E aí o “Encruzilhadas” abriu o caminho, literalmente, para o “Pretos Novos”. Porque eu lembro muito que eu queria finalizar o “Encruzilhadas” com um ensaio para Exu. E aí eu fiquei procurando, procurando, procurando, procurando, procurando. E não dava certo, sabe? Não se encaminhava. Aí eu falei, não, eu acho que tem que finalizar por aqui mesmo. Foi quando eu decidi finalizar, comecei esse outro projeto que é o “Pretos Novos”, porque ali naquele momento me veio muito, né? Muito nesse lugar da morte, da gente estar lutando contra a morte. E não só das memórias antigas, mas das memórias de nós que somos jovens, que estariam sendo perdidas.

E aí o “Pretos Novos” surge desse lugar. Surge com o ensaio “ibeji: a arte engana a morte” muito nessa relação da gente fazer arte para enganar a morte, a nossa sobrevivência é uma sobrevivência artística, acima de tudo. A partir disso, eu encontrei esse ensaio que seria o final de “Encruzilhadas”, que foi o ensaio “Caminhos” com o Ryan, que traz a presença de Exu.

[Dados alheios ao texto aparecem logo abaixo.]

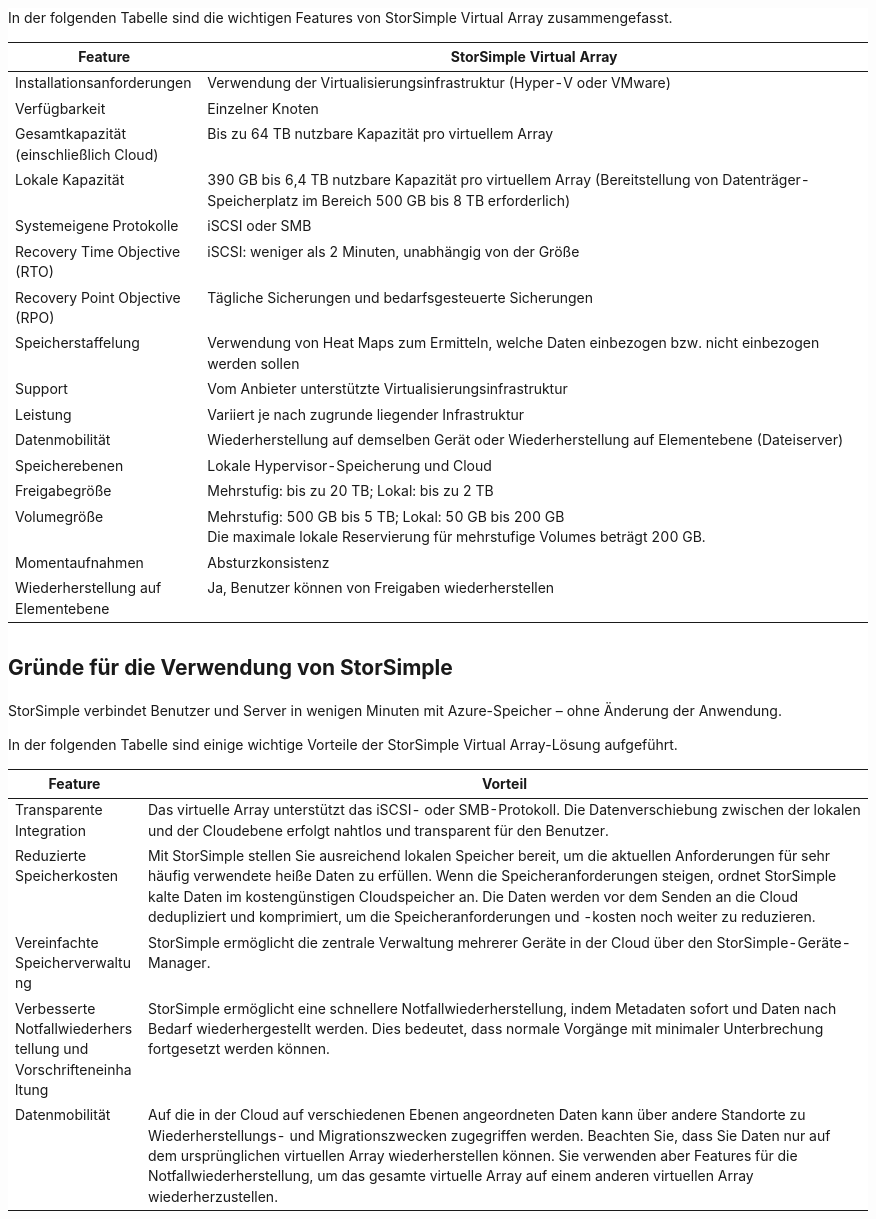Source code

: In der folgenden Tabelle sind die wichtigen Features von StorSimple Virtual Array zusammengefasst.

| Feature | StorSimple Virtual Array |
| --- | --- |
| Installationsanforderungen |Verwendung der Virtualisierungsinfrastruktur (Hyper-V oder VMware) |
| Verfügbarkeit |Einzelner Knoten |
| Gesamtkapazität (einschließlich Cloud) |Bis zu 64 TB nutzbare Kapazität pro virtuellem Array |
| Lokale Kapazität |390 GB bis 6,4 TB nutzbare Kapazität pro virtuellem Array (Bereitstellung von Datenträger-Speicherplatz im Bereich 500 GB bis 8 TB erforderlich) |
| Systemeigene Protokolle |iSCSI oder SMB |
| Recovery Time Objective (RTO) |iSCSI: weniger als 2 Minuten, unabhängig von der Größe  |
| Recovery Point Objective (RPO) |Tägliche Sicherungen und bedarfsgesteuerte Sicherungen |
| Speicherstaffelung |Verwendung von Heat Maps zum Ermitteln, welche Daten einbezogen bzw. nicht einbezogen werden sollen |
| Support |Vom Anbieter unterstützte Virtualisierungsinfrastruktur |
| Leistung |Variiert je nach zugrunde liegender Infrastruktur |
| Datenmobilität |Wiederherstellung auf demselben Gerät oder Wiederherstellung auf Elementebene (Dateiserver) |
| Speicherebenen |Lokale Hypervisor-Speicherung und Cloud |
| Freigabegröße |Mehrstufig: bis zu 20 TB; Lokal: bis zu 2 TB |
| Volumegröße |Mehrstufig: 500 GB bis 5 TB; Lokal: 50 GB bis 200 GB <br> Die maximale lokale Reservierung für mehrstufige Volumes beträgt 200 GB. |
| Momentaufnahmen |Absturzkonsistenz |
| Wiederherstellung auf Elementebene |Ja, Benutzer können von Freigaben wiederherstellen |

## <a name="why-use-storsimple"></a>Gründe für die Verwendung von StorSimple

StorSimple verbindet Benutzer und Server in wenigen Minuten mit Azure-Speicher – ohne Änderung der Anwendung.

In der folgenden Tabelle sind einige wichtige Vorteile der StorSimple Virtual Array-Lösung aufgeführt.

| Feature | Vorteil |
| --- | --- |
| Transparente Integration |Das virtuelle Array unterstützt das iSCSI- oder SMB-Protokoll. Die Datenverschiebung zwischen der lokalen und der Cloudebene erfolgt nahtlos und transparent für den Benutzer. |
| Reduzierte Speicherkosten |Mit StorSimple stellen Sie ausreichend lokalen Speicher bereit, um die aktuellen Anforderungen für sehr häufig verwendete heiße Daten zu erfüllen. Wenn die Speicheranforderungen steigen, ordnet StorSimple kalte Daten im kostengünstigen Cloudspeicher an. Die Daten werden vor dem Senden an die Cloud dedupliziert und komprimiert, um die Speicheranforderungen und -kosten noch weiter zu reduzieren. |
| Vereinfachte Speicherverwaltung |StorSimple ermöglicht die zentrale Verwaltung mehrerer Geräte in der Cloud über den StorSimple-Geräte-Manager. |
| Verbesserte Notfallwiederherstellung und Vorschrifteneinhaltung |StorSimple ermöglicht eine schnellere Notfallwiederherstellung, indem Metadaten sofort und Daten nach Bedarf wiederhergestellt werden. Dies bedeutet, dass normale Vorgänge mit minimaler Unterbrechung fortgesetzt werden können. |
| Datenmobilität |Auf die in der Cloud auf verschiedenen Ebenen angeordneten Daten kann über andere Standorte zu Wiederherstellungs- und Migrationszwecken zugegriffen werden. Beachten Sie, dass Sie Daten nur auf dem ursprünglichen virtuellen Array wiederherstellen können. Sie verwenden aber Features für die Notfallwiederherstellung, um das gesamte virtuelle Array auf einem anderen virtuellen Array wiederherzustellen. |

Então, são projetos que estão muito conectados, que trazem muita proximidade, não só porque são pessoas próximas, mas porque são projetos que falam sobre a nossa vida, sobre ser futuros ancestrais. Então, o “Pretos Novos” ainda está em continuidade, não acho que está na hora de acabar, é algo muito maior do que eu imaginei.

Pretos Novos- Ibeji: A arte engana a morte por Aziza Eduarda

F: Um dos diferenciais do seu trabalho é o storytelling, o que veio primeiro na sua vida, a fotografia ou as histórias que você decidiu contar?

R: A com certeza as histórias vieram antes. Assim, a fotografia foi uma forma que eu encontrei de contar essas histórias, assim como encontrei outras formas também, como a pintura, como a palavra. Mas eu acho que, com certeza, as histórias… Eu já disse que eu gosto muito de cinema e eu acho que o que eu faço em termos de fotografia também é muito cinematográfico, nesse sentido da narrativa, da história. Então, eu sempre quis contar algumas histórias. Este projeto que eu faço, que é o “Azul e outras cores escuras”, é um projeto que eu quero realizar desde, sei lá, os meus, 16 anos, sabe, por passar ali na Praça Sete e ver a galera do soul e achar tudo muito massa e achar muito importante que as pessoas sejam reconhecidas. Então, tem histórias que vieram muito antes. Então, eu acho que é uma parte essencial na minha construção.

Azul: e outras cores escuras
Com @walterpinheirodosoul por Aziza Eduarda

F: Para finalizar, queremos saber onde nós encontramos Aziza Eduarda em 2024?

Espero que me encontrem em muitos lugares, sinceramente, me encontrem na correria; isso é um fato, mas também que me encontrem aproveitando e colhendo essas coisas que foram fruto da correria. 2024 é um ano de muita colheita de coisas que plantei em 2023, mas também é um ano de muitas construções, de trazer para este plano coisas que imaginei e sonhei por muito tempo. Então, acho que são esses lugares, né?

Vai me encontrar no audiovisual, vai me encontrar na fotografia, vai me encontrar na pintura, vai me encontrar escrevendo e valorizando cada dia mais esse lugar que a arte me traz de honrar mesmo, de ser ebó de arte, de ser uma entrega para os nossos ancestrais.